We look on our diagram then, you can see that these are primary spermatocytes that range from the zygotene to the pachytene stage [of meiosis]. These are the ones that are impacted by that heat, eventually going on to develop some problems associated with motility of these sperm. Perhaps this is involving problems in centrioles, such that they don’t properly form or act normally when they get to a round spermatid or an elongated spermatid stage and the tails don’t form with the correct axoneme structures present in them. That is yet to be determined. But clearly that impact of that heat is here in a primary spermatocyte that then leads to a decrease in motility once these cells are ejaculated.

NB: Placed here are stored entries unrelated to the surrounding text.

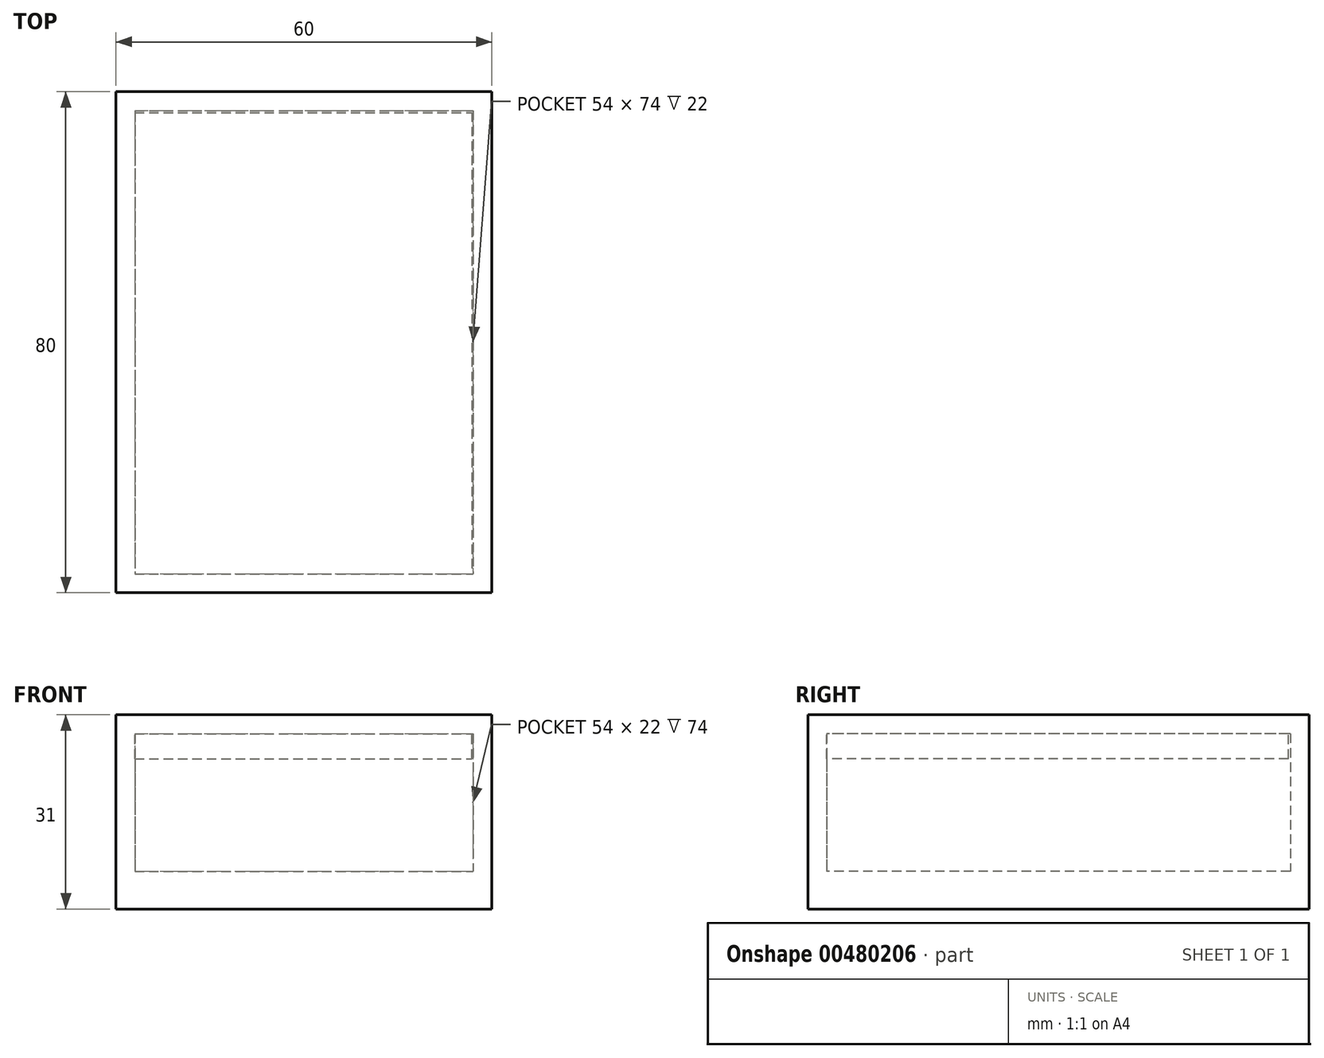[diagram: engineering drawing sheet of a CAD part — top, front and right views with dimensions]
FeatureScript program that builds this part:
annotation { "Feature Type Name" : "Feature", "Feature Type Description" : "" }
export const myFeature = defineFeature(function(context is Context, id is Id, definition is map)
    precondition{}
    {
        {
            var Q0;
            Q0=qCreatedBy(makeId("Top.planeOp"),FACE);
            var sketch = newSketch(context, id + "F0", { "sketchPlane" : qUnion([Q0])});
            skLineSegment(sketch, "E0.bottom", {"start": v(-30, 40) * mm, "end": v(30, 40) * mm});
            skLineSegment(sketch, "E0.top", {"start": v(-30, -40) * mm, "end": v(30, -40) * mm});
            skLineSegment(sketch, "E0.left", {"start": v(-30, 40) * mm, "end": v(-30, -40) * mm});
            skLineSegment(sketch, "E0.right", {"start": v(30, 40) * mm, "end": v(30, -40) * mm});
            skPoint(sketch, "E0.middle", {"position": v(0, 0) * mm});
            skSolve(sketch);
        }
        {
            var Q0;
            Q0=makeQuery(id+"F0.imprint","IMPRINT",FACE,{"disambiguationData":[TD([[makeQuery(id+"F0.imprint","IMPRINT",EDGE,{"derivedFrom":sQuery(id+"F0.wireOp",EDGE,"E0.bottom")}),-1.0]])]});
            extrude(context, id + "F1", {"entities" : qUnion([Q0]), "depth" : 25 * mm});
        }
        {
            var Q0;
            Q0=makeQuery(id+"F1.opExtrude","CAP_FACE",FACE,{"disambiguationData":[OSD([sQuery(id+"F0.wireOp",EDGE,"E0.bottom"),sQuery(id+"F0.wireOp",EDGE,"E0.top"),sQuery(id+"F0.wireOp",EDGE,"E0.left"),sQuery(id+"F0.wireOp",EDGE,"E0.right")])],"isStart":false});
            shell(context, id + "F2", {"entities" : qUnion([Q0]), "thickness" : 3 * mm});
        }
        {
            var Q0;
            Q0=makeQuery(id+"F1.opExtrude","CAP_FACE",FACE,{"disambiguationData":[OSD([sQuery(id+"F0.wireOp",EDGE,"E0.bottom"),sQuery(id+"F0.wireOp",EDGE,"E0.top"),sQuery(id+"F0.wireOp",EDGE,"E0.left"),sQuery(id+"F0.wireOp",EDGE,"E0.right")])],"isStart":false});
            var sketch = newSketch(context, id + "F3", { "sketchPlane" : qUnion([Q0])});
            skSolve(sketch);
        }
        {
            var Q0;
            Q0=makeQuery(id+"F1.opExtrude","CAP_FACE",FACE,{"disambiguationData":[OSD([sQuery(id+"F0.wireOp",EDGE,"E0.bottom"),sQuery(id+"F0.wireOp",EDGE,"E0.top"),sQuery(id+"F0.wireOp",EDGE,"E0.left"),sQuery(id+"F0.wireOp",EDGE,"E0.right")])],"isStart":true});
            extrude(context, id + "F4", {"entities" : qUnion([Q0]), "operationType" : NewBodyOperationType.ADD, "depth" : 3 * mm});
        }
        {
            var Q0;
            {var subQ6=sQuery(id+"F0.wireOp",EDGE,"E0.bottom");var subQ7=makeQuery(id+"F1.opExtrude","CAP_EDGE",EDGE,{"disambiguationData":[OSD([subQ6])],"isStart":false});Q0=makeQuery(id+"F3.imprint","IMPRINT",FACE,{"disambiguationData":[TD([[makeQuery(id+"F3.imprint","IMPRINT",EDGE,{"derivedFrom":subQ7}),-1.0]])]});}
            var sketch = newSketch(context, id + "F5", { "sketchPlane" : qUnion([Q0])});
            skLineSegment(sketch, "E1.bottom", {"start": v(-29.85, 40.17) * mm, "end": v(29.9, 40.17) * mm});
            skLineSegment(sketch, "E1.top", {"start": v(-29.85, -39.93) * mm, "end": v(29.9, -39.93) * mm});
            skLineSegment(sketch, "E1.left", {"start": v(-29.85, 40.17) * mm, "end": v(-29.85, -39.93) * mm});
            skLineSegment(sketch, "E1.right", {"start": v(29.9, 40.17) * mm, "end": v(29.9, -39.93) * mm});
            skLineSegment(sketch, "E2.bottom", {"start": v(-27.03, 36.7) * mm, "end": v(26.79, 36.7) * mm});
            skLineSegment(sketch, "E2.top", {"start": v(-27.03, -37.31) * mm, "end": v(26.79, -37.31) * mm});
            skLineSegment(sketch, "E2.left", {"start": v(-27.03, 36.7) * mm, "end": v(-27.03, -37.31) * mm});
            skLineSegment(sketch, "E2.right", {"start": v(26.79, 36.7) * mm, "end": v(26.79, -37.31) * mm});
            skSolve(sketch);
        }
        {
            var Q0;
            {var subQ6=sQuery(id+"F0.wireOp",EDGE,"E0.bottom");var subQ7=makeQuery(id+"F1.opExtrude","CAP_EDGE",EDGE,{"disambiguationData":[OSD([subQ6])],"isStart":false});Q0=makeQuery(id+"F3.imprint","IMPRINT",FACE,{"disambiguationData":[TD([[makeQuery(id+"F3.imprint","IMPRINT",EDGE,{"derivedFrom":subQ7}),-1.0]])]});}
            var Q1;
            {var subQ0=sQuery(id+"F0.wireOp",EDGE,"E0.bottom");Q1=makeQuery(id+"F3.imprint","IMPRINT",FACE,{"disambiguationData":[TD([[makeQuery(id+"F3.imprint","IMPRINT",EDGE,{"derivedFrom":makeQuery(id+"F2.opShell","OFFSET_EDGE",EDGE,{"disambiguationData":[OSD([subQ0]),TDD([makeQuery(id+"F1.opExtrude","CAP_EDGE",EDGE,{"disambiguationData":[OSD([subQ0])],"isStart":false})])]})}),-1.0]])]});}
            extrude(context, id + "F6", {"entities" : qUnion([Q0, Q1]), "depth" : 3 * mm});
        }
        {
            var Q0;
            {var subQ0=sQuery(id+"F5.wireOp",EDGE,"E2.right");var subQ1=sQuery(id+"F5.wireOp",EDGE,"E2.bottom");var subQ2=makeQuery(id+"F5.imprint","INTERSECT",VERTEX,{"derivedFrom":[subQ1,subQ0]});Q0=makeQuery(id+"F5.imprint","IMPRINT",FACE,{"disambiguationData":[TD([[makeQuery(id+"F5.imprint","IMPRINT",EDGE,{"disambiguationData":[TD([[subQ2,1.0]])],"derivedFrom":subQ1}),-1.0]])]});}
            extrude(context, id + "F7", {"entities" : qUnion([Q0]), "operationType" : NewBodyOperationType.ADD, "oppositeDirection" : true, "depth" : 4 * mm});
        }
        {
            var Q0;
            Q0=makeQuery(id+"F7.opExtrude","CAP_FACE",FACE,{"disambiguationData":[OSD([sQuery(id+"F0.wireOp",EDGE,"E0.top"),sQuery(id+"F0.wireOp",EDGE,"E0.left"),sQuery(id+"F5.wireOp",EDGE,"E2.bottom"),sQuery(id+"F5.wireOp",EDGE,"E2.right")])],"isStart":false});
            var sketch = newSketch(context, id + "F8", { "sketchPlane" : qUnion([Q0])});
            skCircle(sketch, "E3", {"center": v(17.31, -18.5) * mm, "radius": 7.3 * mm});
            skCircle(sketch, "E4", {"center": v(17.31, -18.5) * mm, "radius": 4.05 * mm});
            skCircle(sketch, "E5", {"center": v(-13.24, -21.96) * mm, "radius": 6.27 * mm});
            skCircle(sketch, "E6", {"center": v(-13.24, -21.96) * mm, "radius": 2.95 * mm});
            skCircle(sketch, "E7", {"center": v(11.97, 12.5) * mm, "radius": 5.96 * mm});
            skCircle(sketch, "E8", {"center": v(11.97, 12.5) * mm, "radius": 3.44 * mm});
            skCircle(sketch, "E9", {"center": v(-12.77, 9.62) * mm, "radius": 6.43 * mm});
            skCircle(sketch, "E10", {"center": v(-12.77, 9.62) * mm, "radius": 3.95 * mm});
            skSolve(sketch);
        }
        {
            var Q0;
            Q0=sQuery(id+"F8.wireOp",EDGE,"E3");
            var Q1;
            Q1=sQuery(id+"F8.wireOp",EDGE,"E5");
            var Q2;
            Q2=sQuery(id+"F8.wireOp",EDGE,"E7");
            var Q3;
            Q3=sQuery(id+"F8.wireOp",EDGE,"E9");
            extrude(context, id + "F9", {"bodyType" : ToolBodyType.SURFACE, "surfaceEntities" : qUnion([Q0, Q1, Q2, Q3]), "depth" : 10 * mm});
        }
    });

So the impact of scrotal insulation from our studies are principally on primary spermatocytes and early round spermatid. However, that is not enough to account for some of your data. That explains why you would get increased numbers of abnormal sperm and decreased numbers of motile sperm, but you also looked at total sperm output. That [TSO] is not really accounted for here. In some other data that we have, we have actually quantified how many primary spermatocytes and early round spermatids are present following scrotal insulation. What we find is that the primary spermatocytes actually decrease in number indicating that apoptosis is going on. That can explain at least part of the decrease in total sperm output that occurs. You could use that same figure in terms of spermatogenesis and you could look back to when a potential environmental (heat) event occurred then you could check out what cell type was impacted. We see that it is again the primary spermatocytes.

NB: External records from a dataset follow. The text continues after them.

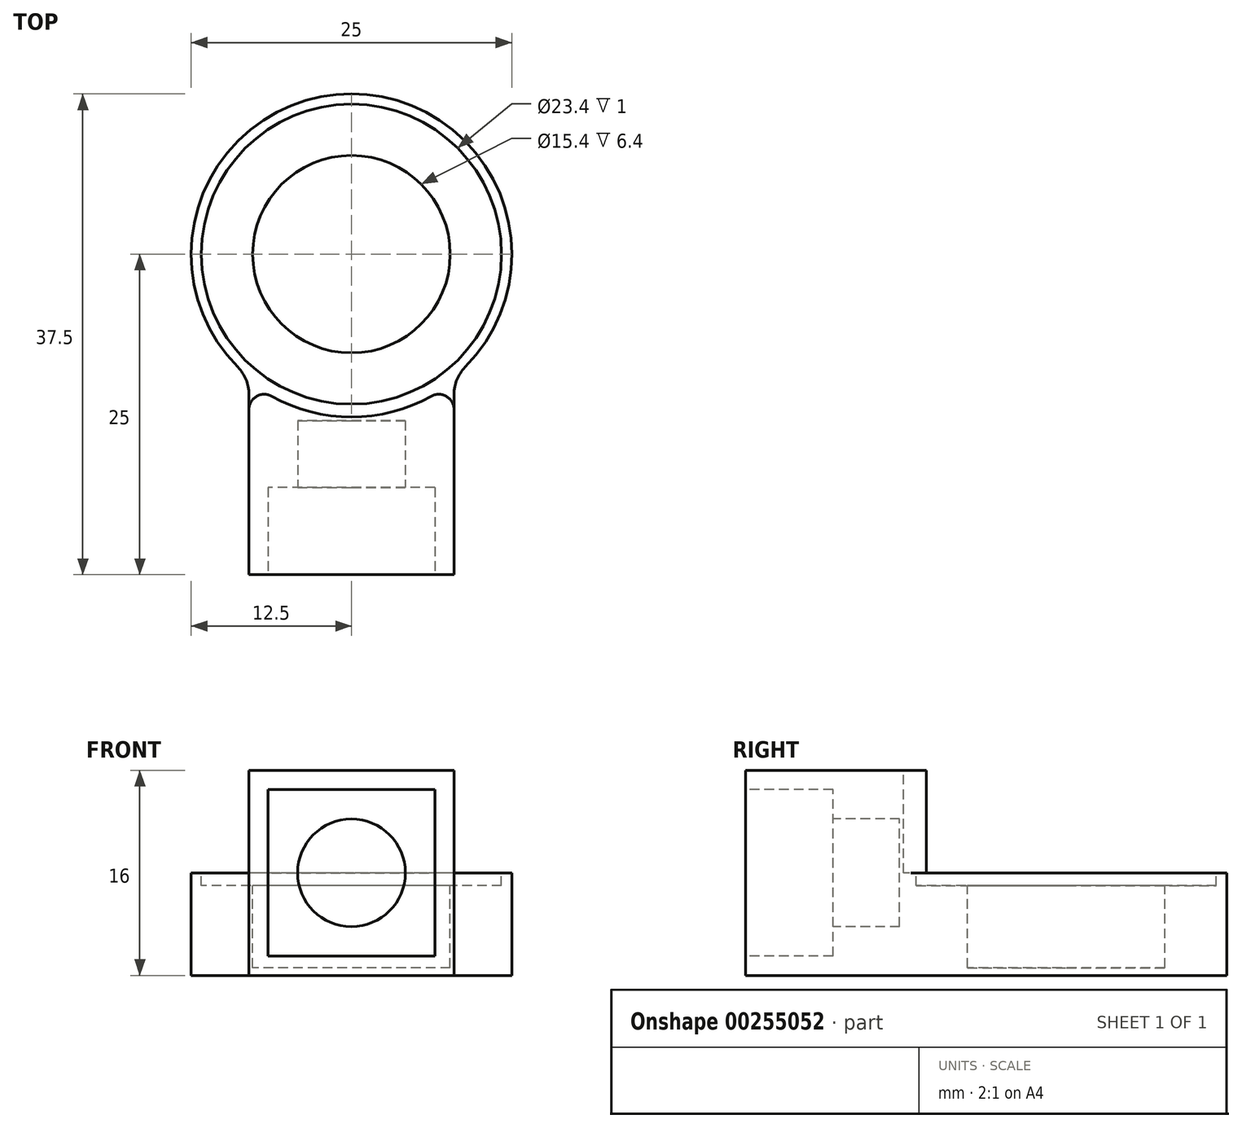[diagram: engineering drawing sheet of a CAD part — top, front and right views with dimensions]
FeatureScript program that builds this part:
annotation { "Feature Type Name" : "Feature", "Feature Type Description" : "" }
export const myFeature = defineFeature(function(context is Context, id is Id, definition is map)
    precondition{}
    {
        {
            var Q0;
            Q0=qCreatedBy(makeId("Top.planeOp"),FACE);
            var sketch = newSketch(context, id + "F0", { "sketchPlane" : qUnion([Q0])});
            skCircle(sketch, "E0", {"center": v(0, 0) * mm, "radius": 12.5 * mm});
            skLineSegment(sketch, "E1.bottom", {"start": v(8, -25) * mm, "end": v(-8, -25) * mm});
            skLineSegment(sketch, "E1.top", {"start": v(8, 0) * mm, "end": v(-8, 0) * mm});
            skLineSegment(sketch, "E1.left", {"start": v(8, -25) * mm, "end": v(8, 0) * mm});
            skLineSegment(sketch, "E1.right", {"start": v(-8, -25) * mm, "end": v(-8, 0) * mm});
            skPoint(sketch, "E1.middle", {"position": v(0, -12.5) * mm});
            skSolve(sketch);
        }
        {
            var Q0;
            Q0 = qSketchRegion(id + "F0", true);
            extrude(context, id + "F1", {"entities" : qUnion([Q0]), "depth" : 16 * mm});
        }
        {
            var Q0;
            Q0=makeQuery(id+"F1.opExtrude","CAP_FACE",FACE,{"disambiguationData":[OSD([sQuery(id+"F0.wireOp",EDGE,"E0"),sQuery(id+"F0.wireOp",EDGE,"E1.bottom"),sQuery(id+"F0.wireOp",EDGE,"E1.left"),sQuery(id+"F0.wireOp",EDGE,"E1.right")])],"isStart":false});
            var sketch = newSketch(context, id + "F2", { "sketchPlane" : qUnion([Q0])});
            skCircle(sketch, "E2", {"center": v(0, 0) * mm, "radius": 12.7 * mm});
            skSolve(sketch);
        }
        {
            var Q0;
            Q0 = qSketchRegion(id + "F2", true);
            extrude(context, id + "F3", {"entities" : qUnion([Q0]), "operationType" : NewBodyOperationType.REMOVE, "oppositeDirection" : true, "depth" : 8 * mm});
        }
        {
            var Q0;
            Q0=makeQuery(id+"F3.boolean.opBoolean","INTERSECT",EDGE,{"derivedFrom":[makeQuery(id+"F1.opExtrude","SWEPT_FACE",FACE,{"disambiguationData":[OSD([sQuery(id+"F0.wireOp",EDGE,"E1.right")])]}),makeQuery(id+"F3.opExtrude","SWEPT_FACE",FACE,{"disambiguationData":[OSD([sQuery(id+"F2.wireOp",EDGE,"E2")])]})]});
            var Q1;
            Q1=makeQuery(id+"F3.boolean.opBoolean","INTERSECT",EDGE,{"derivedFrom":[makeQuery(id+"F1.opExtrude","SWEPT_FACE",FACE,{"disambiguationData":[OSD([sQuery(id+"F0.wireOp",EDGE,"E1.left")])]}),makeQuery(id+"F3.opExtrude","SWEPT_FACE",FACE,{"disambiguationData":[OSD([sQuery(id+"F2.wireOp",EDGE,"E2")])]})]});
            fillet(context, id + "F4", {"entities" : qUnion([Q0, Q1]), "radius" : 1.2 * mm, "tangentPropagation" : true, "allowEdgeOverflow" : false});
        }
        {
            var Q0;
            Q0=makeQuery(id+"F1.opExtrude","SWEPT_EDGE",EDGE,{"disambiguationData":[OSD([sQuery(id+"F0.wireOp",EDGE,"E0"),sQuery(id+"F0.wireOp",EDGE,"E1.left")])]});
            var Q1;
            Q1=makeQuery(id+"F1.opExtrude","SWEPT_EDGE",EDGE,{"disambiguationData":[OSD([sQuery(id+"F0.wireOp",EDGE,"E0"),sQuery(id+"F0.wireOp",EDGE,"E1.right")])]});
            fillet(context, id + "F5", {"entities" : qUnion([Q0, Q1]), "radius" : 3 * mm, "tangentPropagation" : true, "allowEdgeOverflow" : false});
        }
        {
            var Q0;
            Q0=makeQuery(id+"F3.boolean.opBoolean","COPY",FACE,{"derivedFrom":makeQuery(id+"F3.opExtrude","CAP_FACE",FACE,{"disambiguationData":[OSD([sQuery(id+"F2.wireOp",EDGE,"E2")])],"isStart":false})});
            var sketch = newSketch(context, id + "F6", { "sketchPlane" : qUnion([Q0])});
            skCircle(sketch, "E3", {"center": v(0, 0) * mm, "radius": 11.7 * mm});
            skSolve(sketch);
        }
        {
            var Q0;
            Q0 = qSketchRegion(id + "F6", true);
            extrude(context, id + "F7", {"entities" : qUnion([Q0]), "operationType" : NewBodyOperationType.REMOVE, "oppositeDirection" : true, "depth" : 1 * mm});
        }
        {
            var Q0;
            Q0=makeQuery(id+"F7.boolean.opBoolean","COPY",FACE,{"derivedFrom":makeQuery(id+"F7.opExtrude","CAP_FACE",FACE,{"disambiguationData":[OSD([sQuery(id+"F6.wireOp",EDGE,"E3")])],"isStart":false})});
            var sketch = newSketch(context, id + "F8", { "sketchPlane" : qUnion([Q0])});
            skCircle(sketch, "E4", {"center": v(0, 0) * mm, "radius": 7.7 * mm});
            skSolve(sketch);
        }
        {
            var Q0;
            Q0 = qSketchRegion(id + "F8", true);
            extrude(context, id + "F9", {"entities" : qUnion([Q0]), "operationType" : NewBodyOperationType.REMOVE, "oppositeDirection" : true, "depth" : 6.4 * mm});
        }
        {
            var Q0;
            Q0=makeQuery(id+"F1.opExtrude","SWEPT_FACE",FACE,{"disambiguationData":[OSD([sQuery(id+"F0.wireOp",EDGE,"E1.bottom")])]});
            var sketch = newSketch(context, id + "F10", { "sketchPlane" : qUnion([Q0])});
            skLineSegment(sketch, "E5.bottom", {"start": v(6.5, 1.5) * mm, "end": v(-6.5, 1.5) * mm});
            skLineSegment(sketch, "E5.top", {"start": v(6.5, 14.5) * mm, "end": v(-6.5, 14.5) * mm});
            skLineSegment(sketch, "E5.left", {"start": v(6.5, 1.5) * mm, "end": v(6.5, 14.5) * mm});
            skLineSegment(sketch, "E5.right", {"start": v(-6.5, 1.5) * mm, "end": v(-6.5, 14.5) * mm});
            skPoint(sketch, "E5.middle", {"position": v(0, 8) * mm});
            skPoint(sketch, "E5.middle.positionSnap0", {"position": v(-8, 8) * mm});
            skPoint(sketch, "E5.centerSnap0", {"position": v(-8, 8) * mm});
            skSolve(sketch);
        }
        {
            var Q0;
            Q0 = qSketchRegion(id + "F10", true);
            extrude(context, id + "F11", {"entities" : qUnion([Q0]), "operationType" : NewBodyOperationType.REMOVE, "oppositeDirection" : true, "depth" : 6.8 * mm});
        }
        {
            var Q0;
            Q0=makeQuery(id+"F11.boolean.opBoolean","COPY",FACE,{"derivedFrom":makeQuery(id+"F11.opExtrude","CAP_FACE",FACE,{"disambiguationData":[OSD([sQuery(id+"F10.wireOp",EDGE,"E5.bottom"),sQuery(id+"F10.wireOp",EDGE,"E5.top"),sQuery(id+"F10.wireOp",EDGE,"E5.left"),sQuery(id+"F10.wireOp",EDGE,"E5.right")])],"isStart":false})});
            var sketch = newSketch(context, id + "F12", { "sketchPlane" : qUnion([Q0])});
            skCircle(sketch, "E6", {"center": v(0, 8) * mm, "radius": 4.2 * mm});
            skPoint(sketch, "E6.centerSnap0", {"position": v(6.5, 8) * mm});
            skPoint(sketch, "E6.centerSnap1", {"position": v(0, 1.5) * mm});
            skSolve(sketch);
        }
        {
            var Q0;
            Q0 = qSketchRegion(id + "F12", true);
            extrude(context, id + "F13", {"entities" : qUnion([Q0]), "operationType" : NewBodyOperationType.REMOVE, "oppositeDirection" : true, "depth" : 5.2 * mm});
        }
    });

But that can’t explain everything. It’s still not enough to explain why you get a decrease in sperm output. Certainly apoptotic cells won’t be ejaculated. Remember that a lot of the cells are being ejaculated, they just have abnormal form either in terms of morphology or motility. We saw one other thing in our scrotal insulation experiments that is shown here. On the left hand side, there is a seminiferous tubule from a normal boar - a non-insulated boar and you see the seminiferous epithelium present and a large lumen with very little debris present in the lumen. Instead, when you look at the [seminiferous tubule] scrotal insulated boar on the right you see a large amount of debris in that lumen. If we try to identify the cells, they look like they are mostly primary spermatocytes and round spermatids. It’s a little difficult to tell exactly what everything is but those are probably what most of the cells are. Clearly, once they are sloughed off like this they are undergoing apoptosis, but still we can make out some recognizable cells. Why in the world are there a large number of these cells present in the seminiferous tubule lumen? We never see groups of cells like these ejaculated. And so if large clumps of cells were to come off like that, they would probably be removed as those cells passed through the epididymis because there would be phagocytosis of those cells (White blood cells would infiltrate the lumen of the epididymis and remove these cells before being ejaculation). Why do these cells come off? We have some other data that suggests that the real culprit here is that heat impacts the Sertoli cells. These Sertoli cells generate material which forms a matrix surrounding them that then interacts with these different developing germ cells. These germ cells are in contact with that . It appears that heat causes the degeneration of some of that matrix surrounding the Sertoli cell. When that happens, these large clumps of cells can break off and are then present in the lumen. So it looks like the major culprit of the sensitive cell type to heat is actually the Sertoli cell. At least in terms of accounting for this decrease in total sperm output that occurs.

So I hope that you can take this information that we have and you can generalize back to the data that you got. Think about what kind of physiological events might be occurring and how you might go about mitigating those in the future. It’s been great talking to you and I hope that this data will be of some use to you. Thank you very much.